Table 1: The three levels of analysis suggested by Marr and Poggio
(reproduced from [Marr, 1982]). This thesis focuses on the
computational theory level of explanation. We formulate a set of
assumptions and constraints that may be used to analyze motion and
compare the predicted percept to psychophysical data.
Trying to understand perception by studying only neurons is like trying to understand bird flight by studying only feathers: It just cannot be done. In order to understand bird flight, we have to understand aerodynamics; only then do the structure of feathers and the different shapes of birds' wings make sense. [Marr, 1982] p. 27
In order to understand how the human visual system resolves the ``integration versus segmentation dilemma'' we use the method of computational modeling. Marr and Poggio [Marr, 1982,Marr and Poggio, 1977] distinguished between three levels of understanding complex information-processing devices: the computational, the algorithmic and the implementation levels. Figure 4 reproduces Marr's summary of the three levels. The computational level is the most abstract; it describes the problem the system is trying to solve and the constraints it uses in order to solve it. The algorithmic level addresses questions of representations and the algorithm used to satisfy the constraints and assumptions of the system. Finally, the implementation level deals with the details of the hardware in which the algorithm is embodied.

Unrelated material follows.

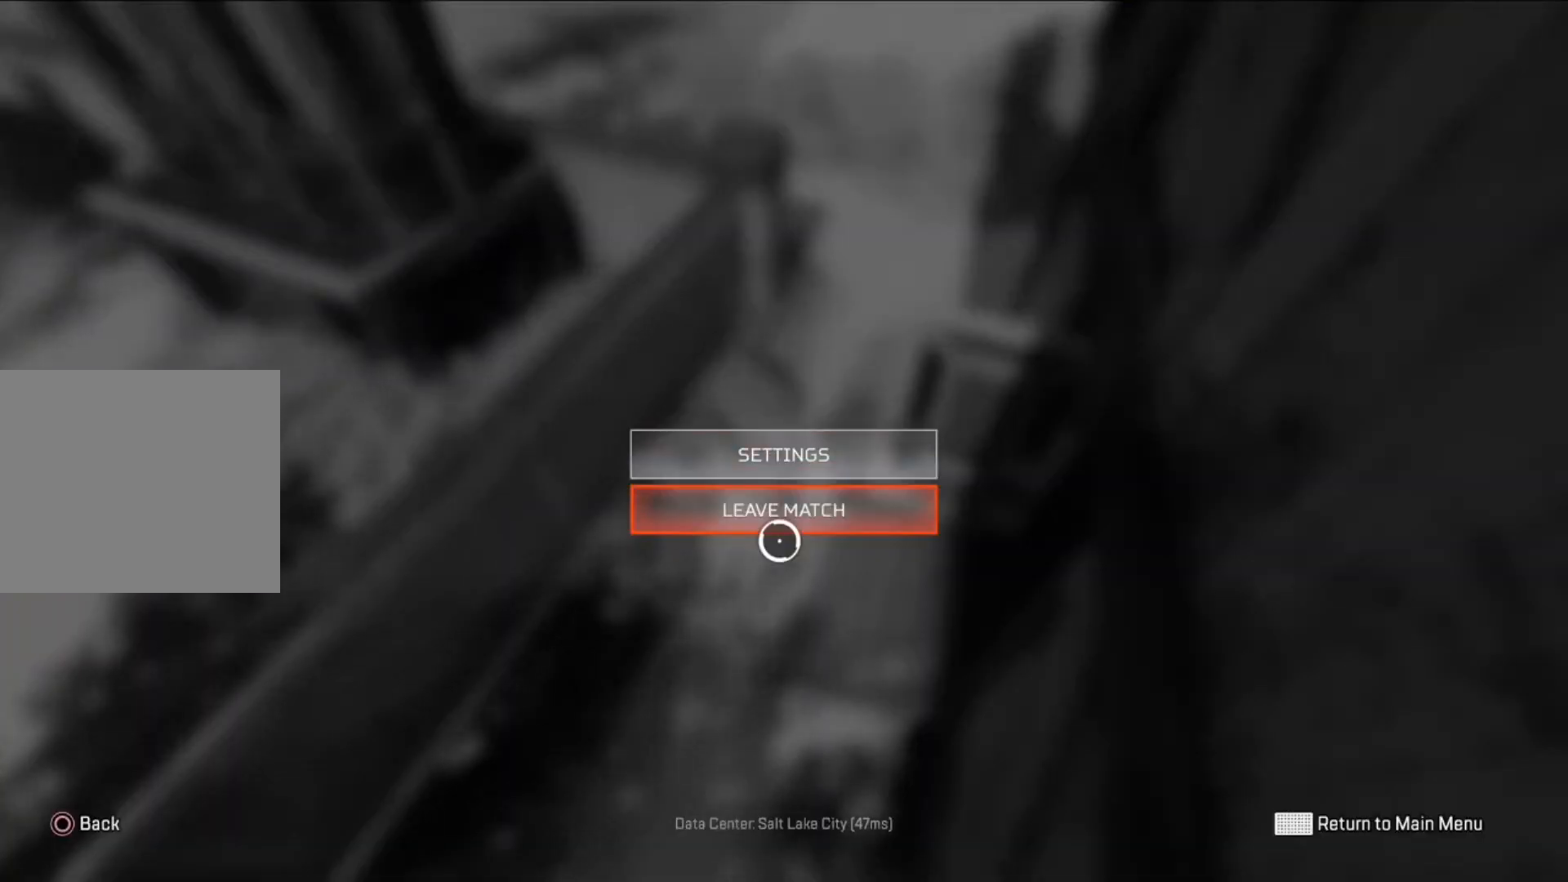
{"buttons": [], "left_stick": "center", "right_stick": "center", "events": [[42, "CROSS", "down"], [209, "CROSS", "up"], [334, "CROSS", "down"], [459, "CROSS", "up"]]}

Here we focus on the most abstract level, that of computational modeling. Rather than describing a particular biological implementation of a particular algorithm, we attempt to find the constraints and assumptions used by the visual system when estimating motion. The term ``computational theory'' is meant to emphasize the difference between this approach and a ``verbal theory''. A computational theory of vision requires more than a list of assumptions and constraints; rather these assumptions and constraints should be formulated in such a way that they can be computed for a given scene from the image data and therefore predict a percept for that scene.
In order to formalize our theory we employ a Bayesian inference framework [Knill and Richards, 1996]. In the Bayesian formalism, the assumptions are formulated as probabilities and inference corresponds to finding the probability of hypotheses given observations. In the context of motion analysis, we express our assumptions in terms of prior probabilities --- the probability of a motion hypothesis in the absence of any data and likelihoods --- the probability of the image data given a motion hypothesis. We use the machinery of Bayesian inference to calculate the posterior probability --- the probability of a motion hypothesis given the image data.
Finding the most probable motion hypothesis may require rather sophisticated computational algorithms. For example, in this thesis we use inversion of large matrices and an iterative algorithm known as Expectation-Maximization [Dempster et al., 1977]. We do not, however, claim that the brain uses these algorithms. We use these algorithms here as tools in order to test our computational theory; the prediction of the theory is obtained by finding the most probable motion hypothesis for a given scene. We then compare this predicted motion to the human percept. If we find that the predicted motion matches the human percept, this supports our computational theory but says nothing about the algorithm or implementation the human visual system uses in order to arrive at the same percept.